Extracted information
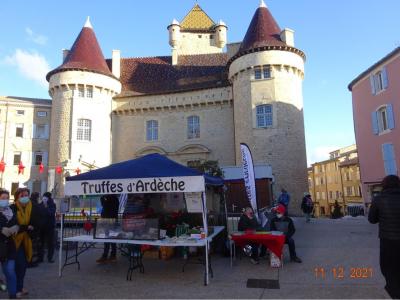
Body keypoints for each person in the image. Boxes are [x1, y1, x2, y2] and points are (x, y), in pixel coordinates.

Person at [368, 175, 400, 299]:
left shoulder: (378, 199)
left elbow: (372, 220)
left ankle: (394, 292)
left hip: (387, 240)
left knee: (388, 266)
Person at [11, 188, 41, 298]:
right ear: (17, 197)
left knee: (22, 266)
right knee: (19, 265)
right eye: (22, 195)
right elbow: (13, 224)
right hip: (14, 241)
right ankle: (17, 288)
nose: (25, 197)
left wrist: (29, 228)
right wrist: (26, 227)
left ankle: (19, 286)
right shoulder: (12, 208)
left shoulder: (32, 207)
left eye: (26, 195)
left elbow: (36, 222)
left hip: (27, 240)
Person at [0, 190, 19, 299]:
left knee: (10, 272)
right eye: (2, 198)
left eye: (7, 198)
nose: (5, 200)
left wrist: (17, 227)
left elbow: (17, 223)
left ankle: (12, 295)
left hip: (10, 247)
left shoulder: (11, 211)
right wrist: (1, 229)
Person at [96, 194, 119, 263]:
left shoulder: (113, 199)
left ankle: (109, 255)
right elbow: (104, 204)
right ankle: (109, 255)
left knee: (110, 238)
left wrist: (104, 197)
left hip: (111, 220)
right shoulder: (109, 198)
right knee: (108, 238)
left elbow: (105, 205)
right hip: (107, 220)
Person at [37, 192, 56, 263]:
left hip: (50, 226)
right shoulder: (40, 205)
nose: (44, 198)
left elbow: (51, 213)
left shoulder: (52, 205)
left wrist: (46, 207)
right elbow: (38, 214)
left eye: (46, 197)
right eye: (44, 197)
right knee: (41, 243)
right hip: (41, 227)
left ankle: (50, 258)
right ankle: (40, 258)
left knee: (50, 243)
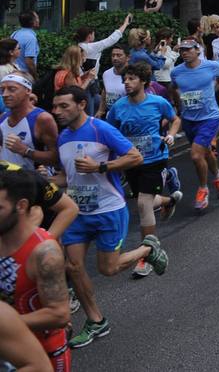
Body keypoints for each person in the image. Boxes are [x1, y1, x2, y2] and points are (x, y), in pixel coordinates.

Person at [52, 86, 168, 349]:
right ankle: (96, 320)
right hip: (78, 213)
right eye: (55, 107)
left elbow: (135, 156)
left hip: (108, 209)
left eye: (63, 106)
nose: (57, 111)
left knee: (108, 268)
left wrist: (101, 166)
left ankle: (147, 249)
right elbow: (67, 176)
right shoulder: (62, 137)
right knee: (73, 266)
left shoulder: (100, 129)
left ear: (82, 104)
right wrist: (43, 180)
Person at [103, 62, 181, 276]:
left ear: (144, 81)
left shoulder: (158, 102)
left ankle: (148, 254)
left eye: (131, 79)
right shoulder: (118, 107)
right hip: (132, 162)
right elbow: (111, 132)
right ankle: (169, 200)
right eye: (125, 79)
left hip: (156, 159)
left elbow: (175, 120)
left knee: (143, 204)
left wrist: (171, 135)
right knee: (144, 199)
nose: (126, 83)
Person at [0, 167, 72, 370]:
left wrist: (8, 326)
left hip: (44, 353)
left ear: (21, 206)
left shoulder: (45, 252)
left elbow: (59, 314)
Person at [168, 38, 219, 211]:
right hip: (189, 119)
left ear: (198, 50)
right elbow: (173, 88)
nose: (184, 53)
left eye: (188, 49)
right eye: (182, 50)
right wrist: (178, 106)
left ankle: (203, 189)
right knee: (205, 152)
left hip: (209, 117)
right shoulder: (176, 72)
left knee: (196, 155)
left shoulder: (211, 66)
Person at [2, 73, 59, 170]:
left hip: (31, 183)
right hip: (5, 182)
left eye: (12, 89)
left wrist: (25, 151)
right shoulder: (3, 118)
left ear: (28, 90)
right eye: (2, 90)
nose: (5, 94)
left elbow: (56, 159)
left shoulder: (42, 119)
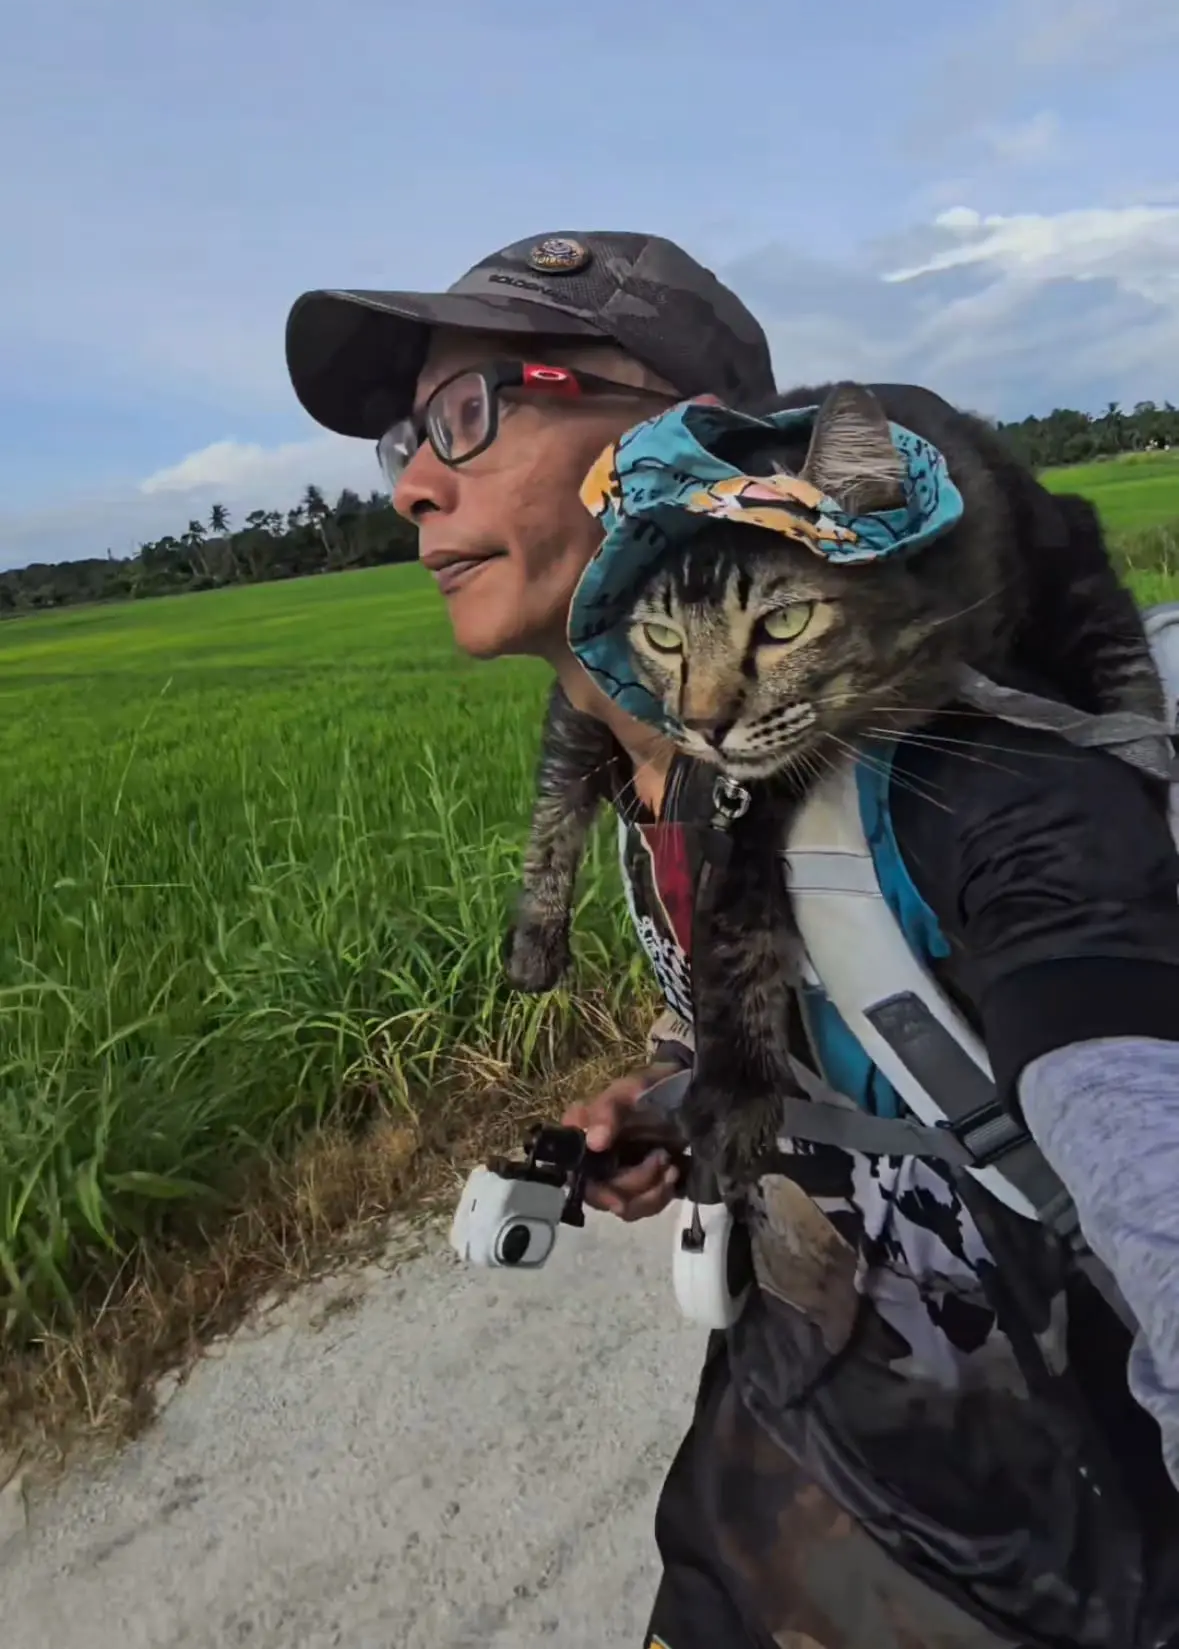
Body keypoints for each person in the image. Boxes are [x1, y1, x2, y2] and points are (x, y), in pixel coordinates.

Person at [286, 231, 1179, 1649]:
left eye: (469, 413)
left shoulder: (971, 794)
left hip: (1026, 1576)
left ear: (676, 444)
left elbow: (1121, 1081)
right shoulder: (671, 778)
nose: (406, 480)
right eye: (408, 434)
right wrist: (670, 1097)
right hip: (758, 1490)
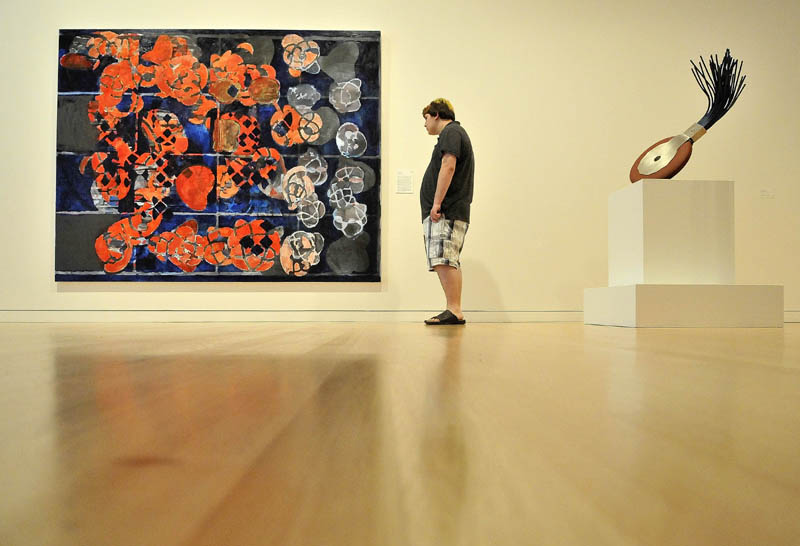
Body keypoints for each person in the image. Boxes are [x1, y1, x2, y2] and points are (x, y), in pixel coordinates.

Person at [419, 98, 474, 325]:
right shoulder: (451, 134)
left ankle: (454, 309)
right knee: (444, 258)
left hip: (447, 210)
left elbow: (448, 166)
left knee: (445, 258)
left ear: (436, 115)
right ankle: (453, 309)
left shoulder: (452, 132)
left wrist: (436, 203)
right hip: (446, 210)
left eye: (426, 118)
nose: (424, 124)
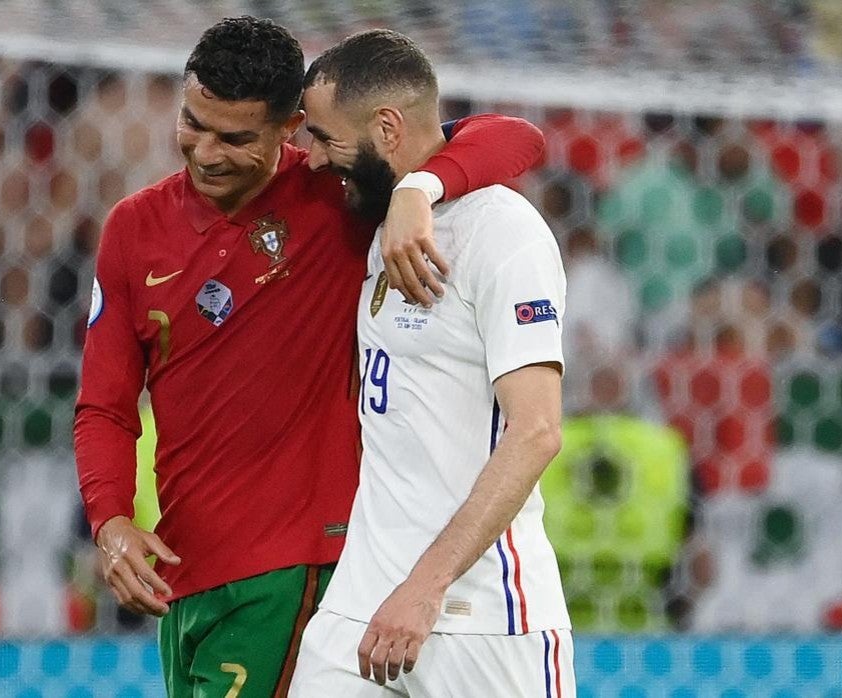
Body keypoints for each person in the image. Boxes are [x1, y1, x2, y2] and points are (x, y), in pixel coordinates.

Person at [73, 16, 546, 698]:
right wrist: (112, 518)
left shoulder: (334, 197)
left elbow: (516, 138)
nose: (204, 153)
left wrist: (421, 189)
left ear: (289, 127)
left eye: (235, 138)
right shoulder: (133, 229)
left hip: (298, 569)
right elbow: (104, 404)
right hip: (188, 571)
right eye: (192, 124)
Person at [290, 30, 574, 697]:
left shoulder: (505, 234)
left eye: (326, 139)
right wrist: (417, 189)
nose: (311, 160)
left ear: (386, 128)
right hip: (361, 606)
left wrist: (426, 586)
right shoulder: (385, 225)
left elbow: (537, 433)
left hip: (482, 619)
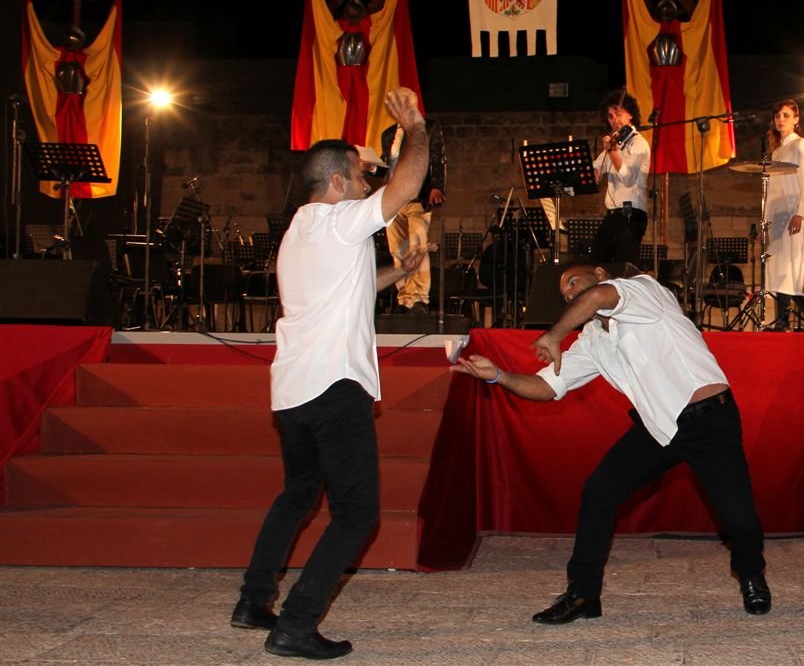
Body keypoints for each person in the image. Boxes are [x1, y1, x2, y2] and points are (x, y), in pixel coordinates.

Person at [452, 263, 770, 623]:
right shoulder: (592, 340)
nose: (571, 292)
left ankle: (751, 573)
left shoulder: (642, 290)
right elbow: (547, 386)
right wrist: (497, 375)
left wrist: (554, 334)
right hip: (658, 426)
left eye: (574, 282)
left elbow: (599, 296)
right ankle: (583, 594)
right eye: (566, 293)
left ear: (600, 273)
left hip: (709, 418)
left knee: (738, 517)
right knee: (599, 491)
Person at [230, 87, 429, 660]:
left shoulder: (300, 230)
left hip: (293, 391)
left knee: (298, 494)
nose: (368, 182)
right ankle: (295, 625)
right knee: (357, 515)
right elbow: (407, 186)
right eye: (360, 176)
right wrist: (415, 127)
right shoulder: (341, 220)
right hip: (333, 388)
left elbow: (345, 290)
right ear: (338, 183)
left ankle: (253, 600)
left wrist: (397, 273)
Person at [763, 100, 804, 332]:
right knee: (782, 270)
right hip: (778, 216)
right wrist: (767, 223)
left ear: (796, 119)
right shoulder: (777, 150)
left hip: (793, 213)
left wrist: (800, 213)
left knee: (789, 269)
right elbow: (772, 191)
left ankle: (787, 322)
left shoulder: (801, 144)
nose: (781, 119)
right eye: (777, 115)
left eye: (786, 115)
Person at [380, 112, 446, 314]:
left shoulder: (428, 127)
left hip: (418, 197)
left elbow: (437, 157)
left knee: (418, 244)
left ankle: (419, 297)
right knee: (398, 248)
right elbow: (387, 166)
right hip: (394, 198)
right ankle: (405, 298)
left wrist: (436, 186)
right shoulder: (388, 134)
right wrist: (372, 168)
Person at [591, 89, 651, 266]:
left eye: (618, 114)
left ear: (630, 115)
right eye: (610, 116)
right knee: (596, 264)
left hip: (631, 215)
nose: (614, 120)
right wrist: (593, 174)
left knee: (624, 268)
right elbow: (596, 167)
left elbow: (628, 178)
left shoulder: (638, 143)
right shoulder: (615, 142)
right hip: (613, 214)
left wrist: (613, 153)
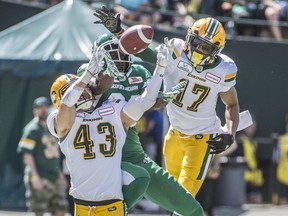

Exercise aim
Your output should be the lines above from the one that contains "left shoulder: (452, 132)" through the one that contains "left knee: (789, 269)", word for word, with pictures left out.

Problem solution
left shoulder: (452, 132)
left wrist: (436, 203)
right hip: (446, 210)
left eye: (426, 118)
nose: (424, 124)
Body keypoints for each person in the image. Boxes are [x1, y1, x2, y2] and points are (x, y), in pixel coordinates.

Person at [73, 16, 546, 698]:
right wrist: (112, 518)
left shoulder: (334, 197)
left elbow: (516, 138)
nose: (204, 153)
left wrist: (421, 189)
left ear: (289, 127)
left eye: (235, 138)
right shoulder: (133, 229)
left hip: (298, 569)
right elbow: (104, 404)
right hip: (188, 571)
right eye: (192, 124)
Person at [290, 30, 574, 697]:
left shoulder: (505, 234)
left eye: (326, 139)
right wrist: (417, 189)
nose: (311, 160)
left ear: (386, 128)
right hip: (361, 606)
left wrist: (426, 586)
right shoulder: (385, 225)
left elbow: (537, 433)
left hip: (482, 619)
Body keypoints for each person in the image. Boxes are [x1, y1, x2, y2] and points are (x, y), in pixel coordinates.

Person at [452, 263, 770, 623]:
right shoulder: (592, 340)
nose: (571, 292)
left ankle: (751, 573)
left shoulder: (642, 290)
right elbow: (547, 386)
right wrist: (497, 375)
left wrist: (554, 334)
right hip: (658, 426)
left eye: (574, 282)
left elbow: (599, 296)
right ankle: (583, 594)
right eye: (566, 293)
left ear: (600, 273)
left hip: (709, 418)
left knee: (738, 517)
right knee: (599, 491)
Person at [230, 87, 429, 660]:
left shoulder: (300, 230)
left hip: (293, 391)
left knee: (298, 494)
nose: (368, 182)
right ankle: (295, 625)
right knee: (357, 515)
right elbow: (407, 186)
right eye: (360, 176)
right wrist: (415, 127)
right shoulder: (341, 220)
right hip: (333, 388)
left elbow: (345, 290)
right ear: (338, 183)
left ankle: (253, 600)
left wrist: (397, 273)
Person at [763, 100, 804, 332]:
right knee: (782, 270)
right hip: (778, 216)
right wrist: (767, 223)
left ear: (796, 119)
right shoulder: (777, 150)
left hip: (793, 213)
left wrist: (800, 213)
left knee: (789, 269)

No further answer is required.